The Annual General Meeting of Norsk Hydro ASA today adopted all the items as proposed on the agenda, including the proposal to pay no dividend for 2008.
The Annual General Meeting also approved a capital reduction by means of the cancellation of shares and the redemption of shares belonging to the Norwegian state, with the following resolution:
The share capital of the company will be reduced by NOK 8,615,718.32 from NOK 1,370,256,730 to NOK 1,361,641,011.68 by means of the cancellation of 4,408,000 shares and the redemption of 3,438,738 shares belonging to the Norwegian state as represented by the Ministry of Trade and Industry in exchange for payment of NOK 124,306,199 to the Norwegian state as represented by the Ministry of Trade and Industry. This amount is equivalent to the average share price for the buy-back of market shares with the addition of interest compensation. The portion of the sum paid out that exceeds the nominal amount of the shares will be covered by a transfer from the share premium account and retained earnings, and the share surplus account will thereby be reduced by NOK 181,634,575.

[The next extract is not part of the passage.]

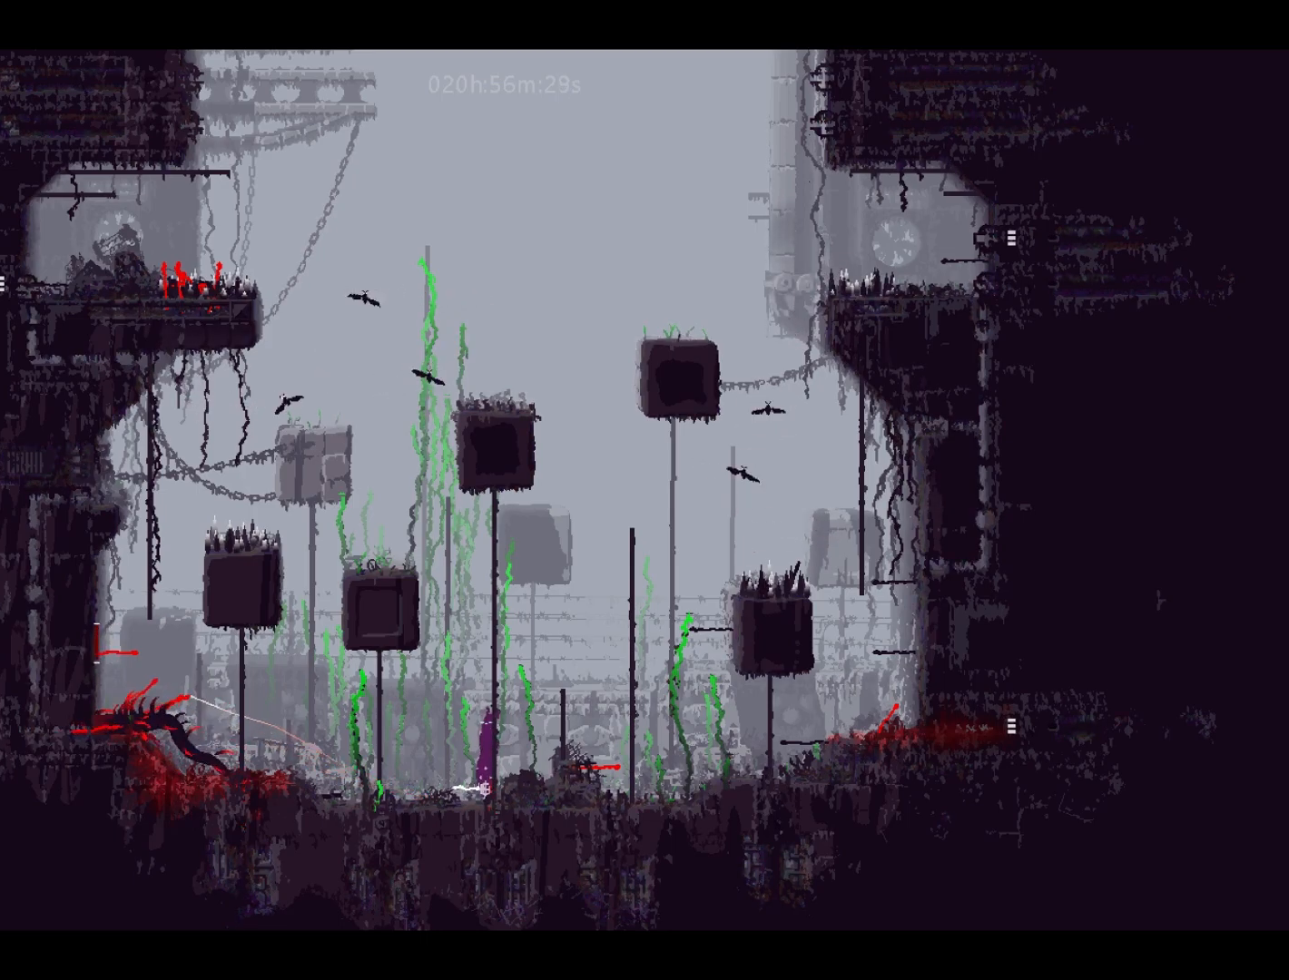
{"keys": ["grab"], "events": [[83, "throw", "down"], [200, "throw", "up"]]}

With effect from the implementation of the capital reduction by registration in the Register of Business Enterprises, Article 4 of the Company’s Articles of Association will be amended to
read as follows:
The share capital amounts to NOK 1,361,641,011.68 represented by 1,240,110,211 shares with a nominal value of NOK 1.098. The shares shall be registered in the Norwegian Central Securities Depository. The Board of Directors can refuse transfer and take other necessary steps to prevent the transfer of shares being effected in contravention of the restrictions stipulated by Norwegian law.
Following the implementation of the capital reduction the Norwegian States ownership interest in Hydro will remain unchanged at 43.82%.
Contact Tone Dahle
Telephone +47 22532548
Cellular +47 95168459
Contact Stian Hasle
Telephone +47 22532520
Cellular +47 97736022
Certain statements included within this announcement contain forward-looking information, including, without limitation, those relating to (a) forecasts, projections and estimates, (b) statements of management's plans, objectives and strategies for Hydro, such as planned expansions, investments or other projects, (c) targeted production volumes and costs, capacities or rates, start-up costs, cost reductions and profit objectives, (d) various expectations about future developments in Hydro's markets, particularly prices, supply and demand and competition, (e) results of operations, (f) margins, (g) growth rates, (h) risk management, as well as (i) statements preceded by "expected", "scheduled", "targeted", "planned", "proposed", "intended" or similar statements.
Although we believe that the expectations reflected in such forward-looking statements are reasonable, these forward-looking statements are based on a number of assumptions and forecasts that, by their nature, involve risk and uncertainty. Various factors could cause our actual results to differ materially from those projected in a forward-looking statement or affect the extent to which a particular projection is realized. Factors that could cause these differences include, but are not limited to: our continued ability to reposition and restructure our upstream and downstream aluminium business; changes in availability and cost of energy and raw materials; global supply and demand for aluminium and aluminium products; world economic growth, including rates of inflation and industrial production; changes in the relative value of currencies and the value of commodity contracts; trends in Hydro's key markets and competition; and legislative, regulatory and political factors.
No assurance can be given that such expectations will prove to have been correct. Hydro disclaims any obligation to update or revise any forward-looking statements, whether as a result of new information, future events or otherwise.